Background
Log data, such as cores & seismic, gathered during exploration & appraisal of an oilfield comes with a lot of uncertainty that can have implications on accurately modelling the reservoir. Compounded with issues associated with the differing scales of the presented data, are inconsistencies in well logs either derived from incorrect measurement or accuracy limitations of the tools of the day. Whilst data uncertainty can result in reduced understanding of the reservoir and recoverable reserves, it can also negatively impact accurate well placement and ultimately production & field life.
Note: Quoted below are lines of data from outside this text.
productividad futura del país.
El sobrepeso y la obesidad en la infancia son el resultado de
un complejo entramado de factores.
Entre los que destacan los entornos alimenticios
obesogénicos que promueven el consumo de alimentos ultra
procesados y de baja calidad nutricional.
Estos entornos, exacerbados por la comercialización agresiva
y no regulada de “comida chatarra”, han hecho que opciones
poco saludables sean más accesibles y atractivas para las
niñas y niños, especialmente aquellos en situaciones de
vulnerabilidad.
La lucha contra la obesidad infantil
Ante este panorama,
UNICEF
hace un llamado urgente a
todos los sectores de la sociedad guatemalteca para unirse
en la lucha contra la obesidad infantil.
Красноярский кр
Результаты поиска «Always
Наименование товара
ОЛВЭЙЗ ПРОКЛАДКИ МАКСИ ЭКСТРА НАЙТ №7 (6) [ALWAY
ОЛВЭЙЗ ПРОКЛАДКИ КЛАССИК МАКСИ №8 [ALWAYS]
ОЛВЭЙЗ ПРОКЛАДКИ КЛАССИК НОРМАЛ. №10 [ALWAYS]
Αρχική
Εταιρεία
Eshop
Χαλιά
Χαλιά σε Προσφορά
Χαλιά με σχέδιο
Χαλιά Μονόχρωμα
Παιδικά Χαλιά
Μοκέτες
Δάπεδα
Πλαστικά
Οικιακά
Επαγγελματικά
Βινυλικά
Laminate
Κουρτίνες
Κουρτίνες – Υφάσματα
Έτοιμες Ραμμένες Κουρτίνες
Reservoir engineers have traditionally looked towards computationally demanding physical models to compensate for inaccurate or inadequate field data. Whist this solution provides relatively reliable results for operators, the simulation techniques used, require significant user input & data manipulation and are time and computing intensive.
Data & AI solutions
Differently scaled, and highly heterogeneous field data including seismic, well logs & production data were used to train the model. Well log information included gamma ray, deep resistivity, bulk density, neutron porosity and total porosity measurements. Data was relatively incomplete and required significant enhancement before use in the application.
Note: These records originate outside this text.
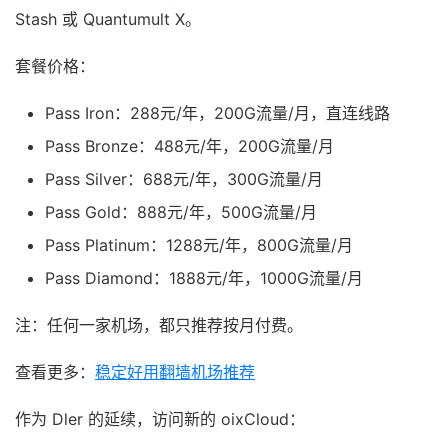
Stash 或 Quantumult X。
套餐价格：
Pass Iron：288元/年，200G流量/月，直连线路
Pass Bronze：488元/年，200G流量/月
Pass Silver：688元/年，300G流量/月
Pass Gold：888元/年，500G流量/月
Pass Platinum：1288元/年，800G流量/月
Pass Diamond：1888元/年，1000G流量/月
注：任何一家机场，都只推荐按月付费。
查看更多：
稳定好用翻墙机场推荐
作为 Dler 的延续，访问新的 oixCloud：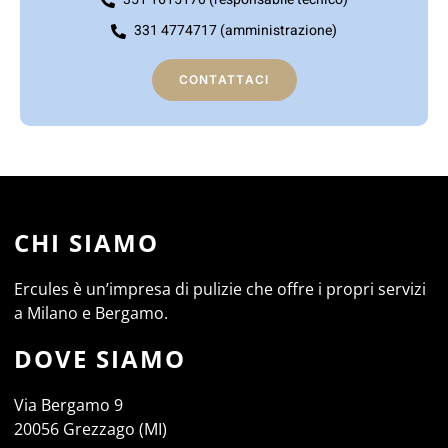
331 4774717 (amministrazione)
CONTATTACI
CHI SIAMO
Ercules è un’impresa di pulizie che offre i propri servizi
a Milano e Bergamo.
DOVE SIAMO
Via Bergamo 9
20056 Grezzago (MI)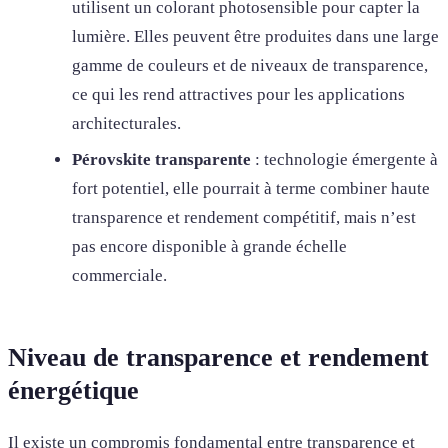
utilisent un colorant photosensible pour capter la
lumière. Elles peuvent être produites dans une large
gamme de couleurs et de niveaux de transparence,
ce qui les rend attractives pour les applications
architecturales.
Pérovskite transparente
: technologie émergente à
fort potentiel, elle pourrait à terme combiner haute
transparence et rendement compétitif, mais n’est
pas encore disponible à grande échelle
commerciale.
Niveau de transparence et rendement
énergétique
Il existe un compromis fondamental entre transparence et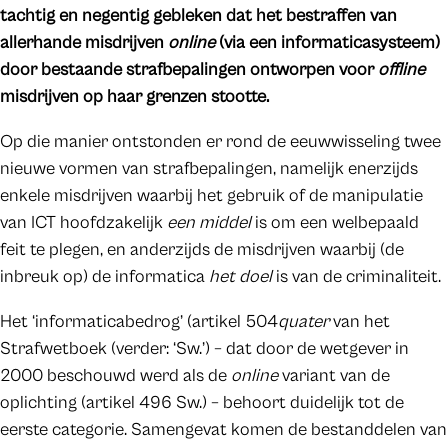
tachtig en negentig gebleken dat het bestraffen van
allerhande misdrijven
online
(via een informaticasysteem)
door bestaande strafbepalingen ontworpen voor
offline
misdrijven op haar grenzen stootte.
Op die manier ontstonden er rond de eeuwwisseling twee
nieuwe vormen van strafbepalingen, namelijk enerzijds
enkele misdrijven waarbij het gebruik of de manipulatie
van ICT hoofdzakelijk
een middel
is om een welbepaald
feit te plegen, en anderzijds de misdrijven waarbij (de
inbreuk op) de informatica
het doel
is van de criminaliteit.
Het ‘informaticabedrog’ (artikel 504
quater
van het
Strafwetboek (verder: ‘Sw.’) – dat door de wetgever in
2000 beschouwd werd als de
online
variant van de
oplichting (artikel 496 Sw.) – behoort duidelijk tot de
eerste categorie. Samengevat komen de bestanddelen van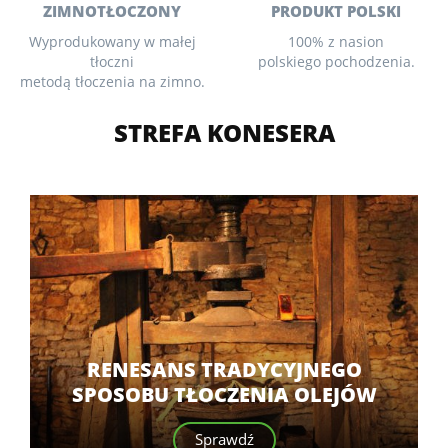
PRODUKT POLSKI
ZIMNOTŁOCZONY
100% z nasion
Wyprodukowany w małej
polskiego pochodzenia.
tłoczni
metodą tłoczenia na zimno.
STREFA KONESERA
RENESANS TRADYCYJNEGO
SPOSOBU TŁOCZENIA OLEJÓW
Sprawdź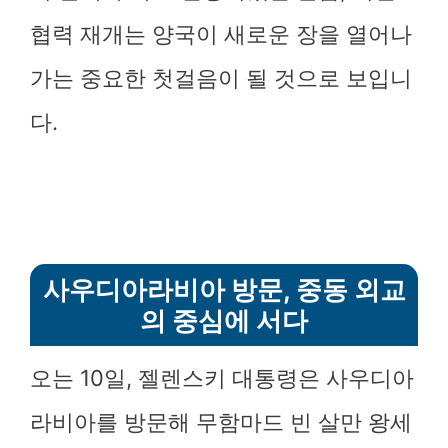
협력 재개는 양국이 새로운 장을 열어나
가는 중요한 첫걸음이 될 것으로 보입니
다.
사우디아라비아 방문, 중동 외교
의 중심에 서다
오는 10일, 젤렌스키 대통령은 사우디아
라비아를 방문해 무함마드 빈 살만 왕세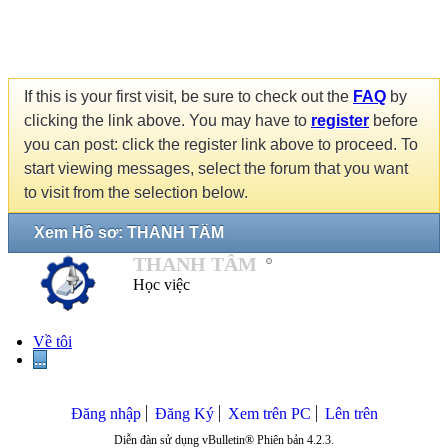
If this is your first visit, be sure to check out the
FAQ
by
clicking the link above. You may have to
register
before
you can post: click the register link above to proceed. To
start viewing messages, select the forum that you want
to visit from the selection below.
Xem Hồ sơ: THANH TÂM
THANH TÂM
Học việc
Về tôi
...
Đăng nhập
Đăng Ký
Xem trên PC
Lên trên
Diễn đàn sử dụng vBulletin® Phiên bản 4.2.3.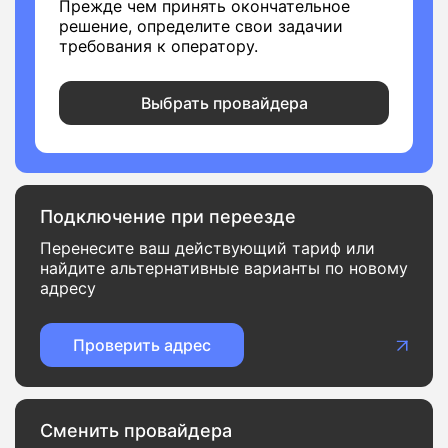
Прежде чем принять окончательное
решение, определите свои задачии
требования к оператору.
Выбрать провайдера
Подключение при переезде
Перенесите ваш действующий тариф или
найдите альтернативные варианты по новому
адресу
Проверить адрес
Сменить провайдера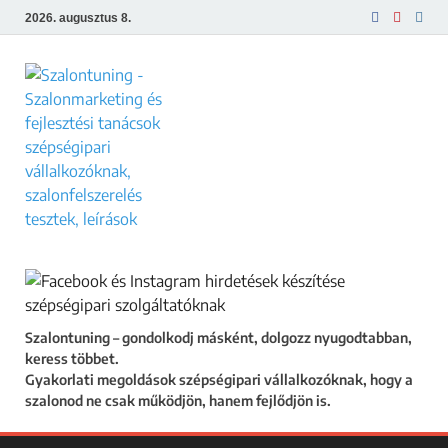
2026. augusztus 8.
Szalontuning
Gyakorlati megoldások szépségipari
vállalkozóknak, hogy a szalonod ne csak
működjön, hanem fejlődjön is.
Szalontuning – gondolkodj másként, dolgozz nyugodtabban,
keress többet.
Gyakorlati megoldások szépségipari vállalkozóknak, hogy a
szalonod ne csak működjön, hanem fejlődjön is.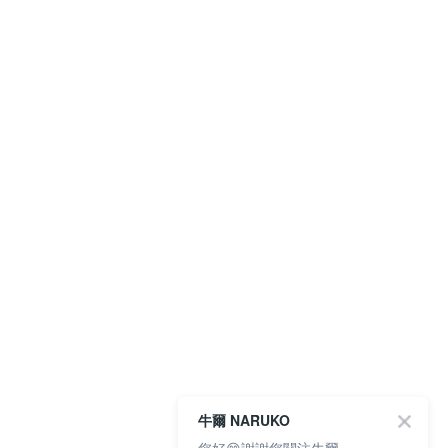
牛爾 NARUKO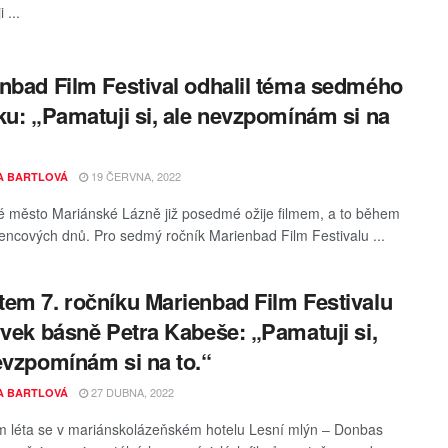
 ...
nbad Film Festival odhalil téma sedmého
ku: „Pamatuji si, ale nevzpomínám si na
19 ČERVNA, 2022
A BARTLOVÁ
 město Mariánské Lázně již posedmé ožije filmem, a to během
vencových dnů. Pro sedmý ročník Marienbad Film Festivalu ...
em 7. ročníku Marienbad Film Festivalu
yvek básně Petra Kabeše: „Pamatuji si,
evzpomínám si na to.“
27 DUBNA, 2022
A BARTLOVÁ
 léta se v mariánskolázeňském hotelu Lesní mlýn ‒ Donbas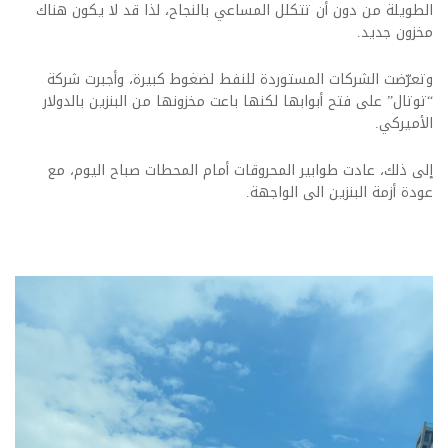
الطويلة من دون أن تتكلل المساعي بالنجاح، لذا قد لا يكون هناك
مخزون جديد.
وتعرّضت الشركات المستوردة للنفط لضغوط كبيرة، وأجبرت شركة
“توتال” على فتح أبوابها لكنها باعت مخزونها من البنزين بالدولار
الأميركي.
إلى ذلك، عادت طوابير المحروقات أمام المحطات صباح اليوم، مع
عودة أزمة البنزين الى الواجهة.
Two artificial neural network (ANN) models were used to 1) produce synthetic well data 2) predict production based on both synthetic & actual logs. Multilayer ANNs were used to capture correlations between seismic, wells logs, production and completion data. The synthetic logs produced could then be used for reservoir and production estimation using a separate performance network that predicted production of each reservoir location. These were then verified against conventional simulation techniques for accuracy and run-time comparison.
Multi-layered feedforward ANNs were used throughout this work with the number of neurons in each layer optimised between 100 and 300.
Businesss case & beneifts
The development of an intermediate approach to well characterisation & placement which complements conventional simulations could benefit the business by reducing workloads. An AI solution that can produce synthetic well logs, of greater accuracy & resolution, would greatly benefit reservoir characterisation workflows and ultimately the accuracy of reservoir estimations and future production.
The well placement design method was significantly enhanced with the AI first-pass optimisation tool. Reservoir engineers were able to reduce design uncertainty by focusing their attention on AI optimised wells instead of running detailed and costly computational simulations across all options.